Answer these questions about the changelog:
(a) In the 25th January 2000 entry, which function in qclip.c had an array bounds error fixed?
(b) In the 19th January 2000 entry, which function had a memory leak, and what was it failing to free?
(c) What character does the -fasta_out mode of extract_seq now change to N?

== Source document ==

25th January 2000, Kathryn
--------------------------
1. Fixed crash in qclip due to insufficent arguments being passed to
find_trace_file and also fixed an array bounds error in scan_right of qclip.c
	io_lib/read/scf_bits.c

19th January 2000, James
------------------------
4. Copied bits of the fakii and cap2/3 scf/expFile reading code into
io_lib. Not all of this is in there, just the things which seem to be
common and sensibly fit there. This also helps qclip to build on Windows.
FIXME: We should now remove some of this code from Gap4.
Also fixed a small memory leak in fopen_compressed() - it wasn't freeing
the result of tempnam().
	io_lib/read/translate.c
	io_lib/read/scf_bits.[ch]
	io_lib/read/seqInfo.[ch]
	io_lib/utils/files.c
	io_lib/utils/compress.c

31st August 1999, James
-----------------------
1. -fasta_out mode of extract_seq now changes - to N.
	io_lib/progs/extract_seq.c

27th August 1999, James
-----------------------
1. The order of information items added by the abi to scf code has
changed, to make it more sensible. Also fixed a bug in the textual (rather
than numerical) date output, and wrote this to the DATE field.

===
== Data provided ==

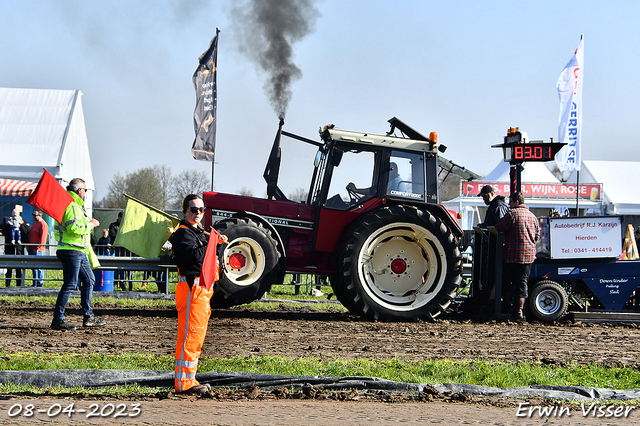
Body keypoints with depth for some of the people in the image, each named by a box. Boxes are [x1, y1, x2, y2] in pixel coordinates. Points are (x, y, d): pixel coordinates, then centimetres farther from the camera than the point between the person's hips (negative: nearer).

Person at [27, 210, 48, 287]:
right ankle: (35, 283, 17)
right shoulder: (35, 223, 19)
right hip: (32, 249, 10)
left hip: (37, 249, -10)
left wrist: (38, 247, -20)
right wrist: (28, 246, 21)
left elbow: (42, 238, -17)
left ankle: (39, 283, -5)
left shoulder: (43, 224, -11)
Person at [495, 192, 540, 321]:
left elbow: (499, 228, -7)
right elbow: (537, 234, 16)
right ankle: (519, 310, 1)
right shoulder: (532, 216, 11)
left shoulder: (512, 214, -9)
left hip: (512, 255, -5)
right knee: (522, 282, 7)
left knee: (507, 281, 8)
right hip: (529, 255, 5)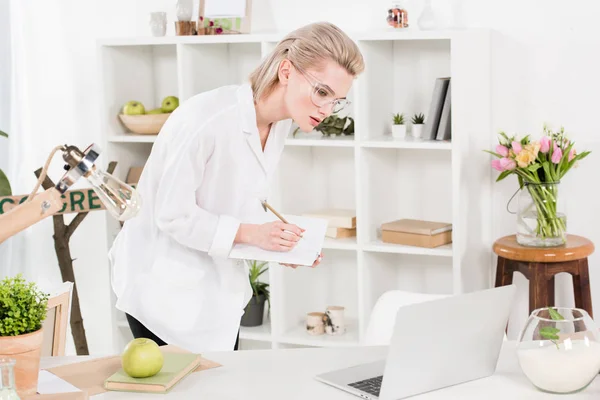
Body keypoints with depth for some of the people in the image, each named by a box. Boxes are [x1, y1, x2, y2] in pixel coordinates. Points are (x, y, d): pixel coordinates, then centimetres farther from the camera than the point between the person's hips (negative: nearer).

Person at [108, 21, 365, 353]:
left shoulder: (281, 122, -2)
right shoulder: (207, 118, -28)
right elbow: (173, 215, -22)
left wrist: (280, 241, -6)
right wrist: (250, 234, -26)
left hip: (219, 287, 8)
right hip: (165, 286, -7)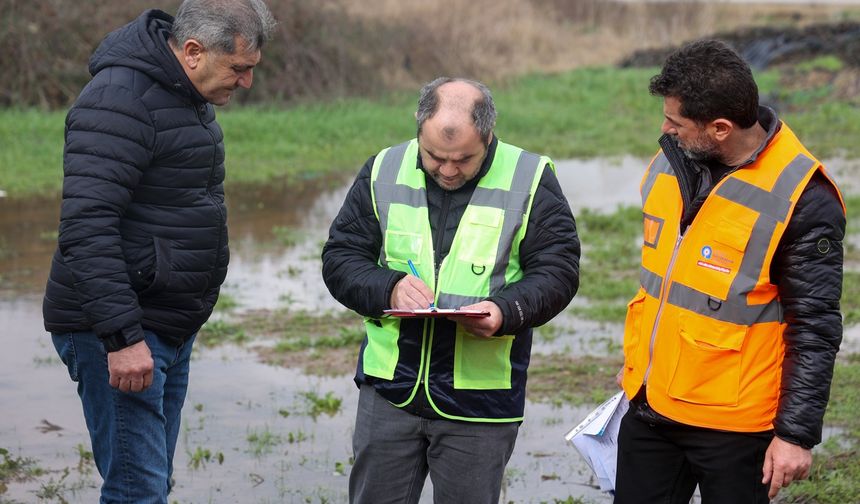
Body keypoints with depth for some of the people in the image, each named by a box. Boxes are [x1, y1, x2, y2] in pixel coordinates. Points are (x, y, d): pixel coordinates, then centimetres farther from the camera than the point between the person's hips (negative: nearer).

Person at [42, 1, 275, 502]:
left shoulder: (192, 98, 13)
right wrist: (122, 336, -30)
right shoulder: (119, 99, -19)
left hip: (171, 326, 10)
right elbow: (86, 227, -27)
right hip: (116, 331, -10)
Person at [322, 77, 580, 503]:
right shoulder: (384, 172, 2)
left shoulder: (530, 180, -5)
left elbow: (557, 271, -4)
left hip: (480, 400, -2)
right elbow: (340, 259, 4)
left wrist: (506, 311, -24)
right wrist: (388, 289, -17)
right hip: (389, 387, 2)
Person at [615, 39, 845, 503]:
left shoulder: (802, 198, -17)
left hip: (732, 425, -6)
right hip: (649, 404, 7)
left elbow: (814, 329, -14)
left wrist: (797, 433, -14)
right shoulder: (671, 161, 3)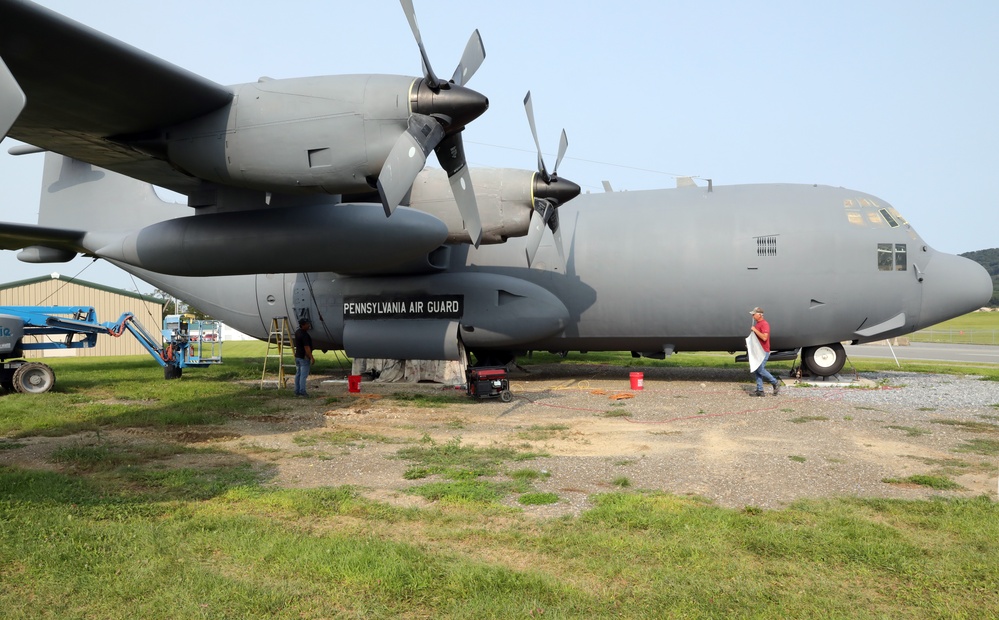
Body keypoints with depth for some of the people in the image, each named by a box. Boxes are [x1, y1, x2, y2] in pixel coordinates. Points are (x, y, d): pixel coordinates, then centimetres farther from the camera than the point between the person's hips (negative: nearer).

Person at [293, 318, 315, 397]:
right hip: (304, 357, -9)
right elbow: (306, 348, -24)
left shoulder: (297, 332, 6)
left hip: (297, 356, 9)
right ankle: (302, 391, -4)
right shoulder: (304, 335, -22)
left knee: (298, 374, 13)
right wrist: (311, 357, -21)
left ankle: (297, 391, 17)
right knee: (303, 375, -5)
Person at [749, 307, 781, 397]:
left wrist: (755, 330, -22)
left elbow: (764, 337, -27)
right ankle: (760, 391, 8)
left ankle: (775, 383, 6)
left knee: (760, 369, -11)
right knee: (757, 371, 6)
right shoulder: (757, 324, 16)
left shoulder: (764, 324, -15)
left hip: (763, 351, -10)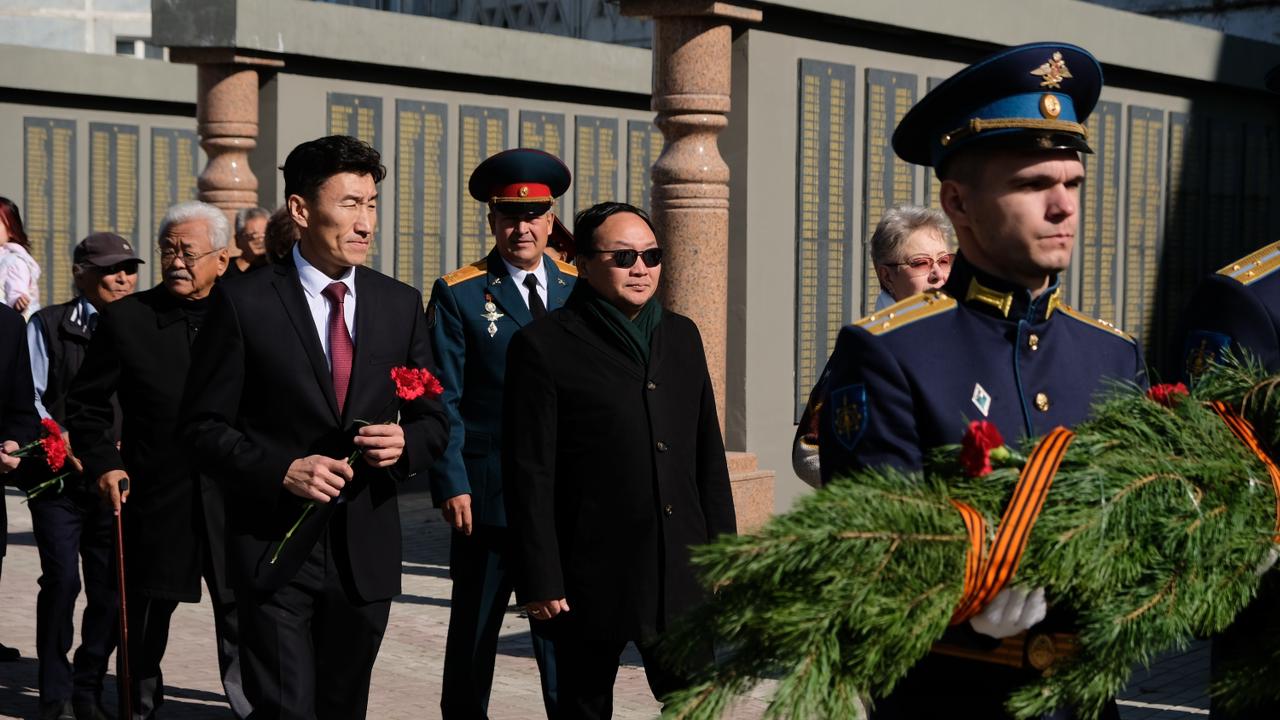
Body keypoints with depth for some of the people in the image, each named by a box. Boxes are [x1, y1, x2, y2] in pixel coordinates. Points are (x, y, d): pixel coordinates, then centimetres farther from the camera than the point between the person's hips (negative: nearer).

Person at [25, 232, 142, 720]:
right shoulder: (48, 326, 4)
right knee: (61, 581, -7)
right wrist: (61, 442, -13)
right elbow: (30, 396, 1)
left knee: (111, 588, 4)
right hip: (59, 479, -2)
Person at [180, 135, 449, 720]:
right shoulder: (245, 303, -5)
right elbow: (203, 427, -4)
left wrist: (405, 443, -11)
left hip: (365, 549, 4)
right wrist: (280, 470, -19)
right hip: (276, 546, -4)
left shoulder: (401, 305, 6)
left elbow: (434, 421, 12)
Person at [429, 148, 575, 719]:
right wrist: (452, 484, -12)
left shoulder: (578, 289, 9)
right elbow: (442, 401, -4)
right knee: (473, 632, 10)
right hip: (488, 494, -2)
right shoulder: (458, 295, -1)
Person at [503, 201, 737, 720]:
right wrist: (540, 581, -12)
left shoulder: (681, 336, 13)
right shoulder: (542, 347, -5)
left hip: (681, 574, 5)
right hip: (592, 581, -4)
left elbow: (709, 456, 16)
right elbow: (530, 476, -8)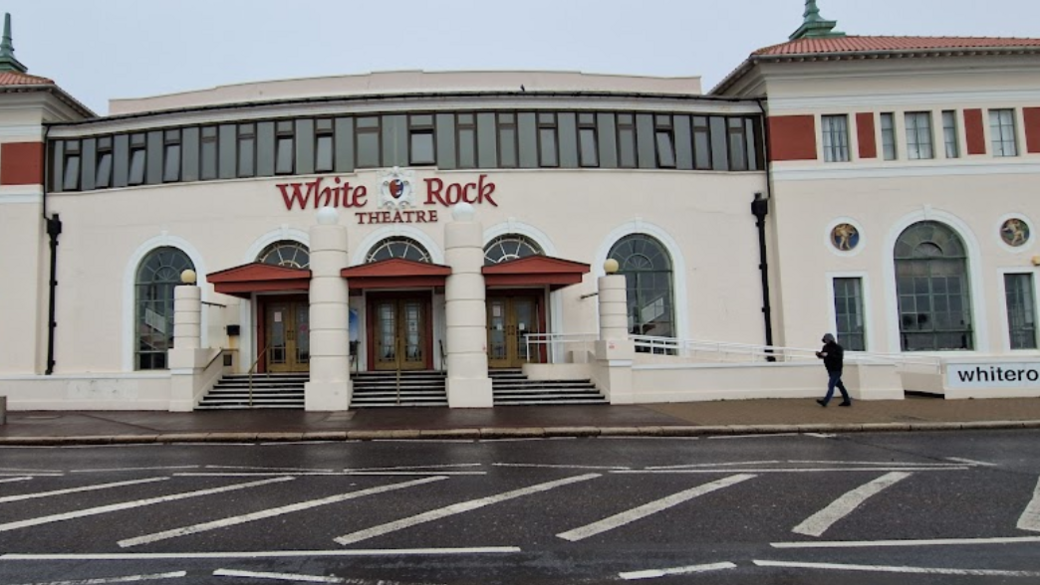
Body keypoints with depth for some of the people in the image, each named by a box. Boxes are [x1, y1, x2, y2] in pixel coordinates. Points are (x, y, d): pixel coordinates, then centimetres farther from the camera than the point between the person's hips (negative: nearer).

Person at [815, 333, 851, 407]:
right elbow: (822, 356, 15)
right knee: (839, 385, 14)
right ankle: (847, 401, 22)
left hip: (836, 370, -8)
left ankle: (825, 401, -23)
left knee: (831, 386, -15)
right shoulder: (826, 347, 10)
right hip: (830, 370, 8)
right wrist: (819, 354, -8)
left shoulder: (838, 348, -12)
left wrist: (828, 355, -32)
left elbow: (839, 357, -26)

===

__Task output__.
(a) scan_right
(b) fopen_compressed(); it wasn't freeing the result of tempnam().
(c) The hyphen (-)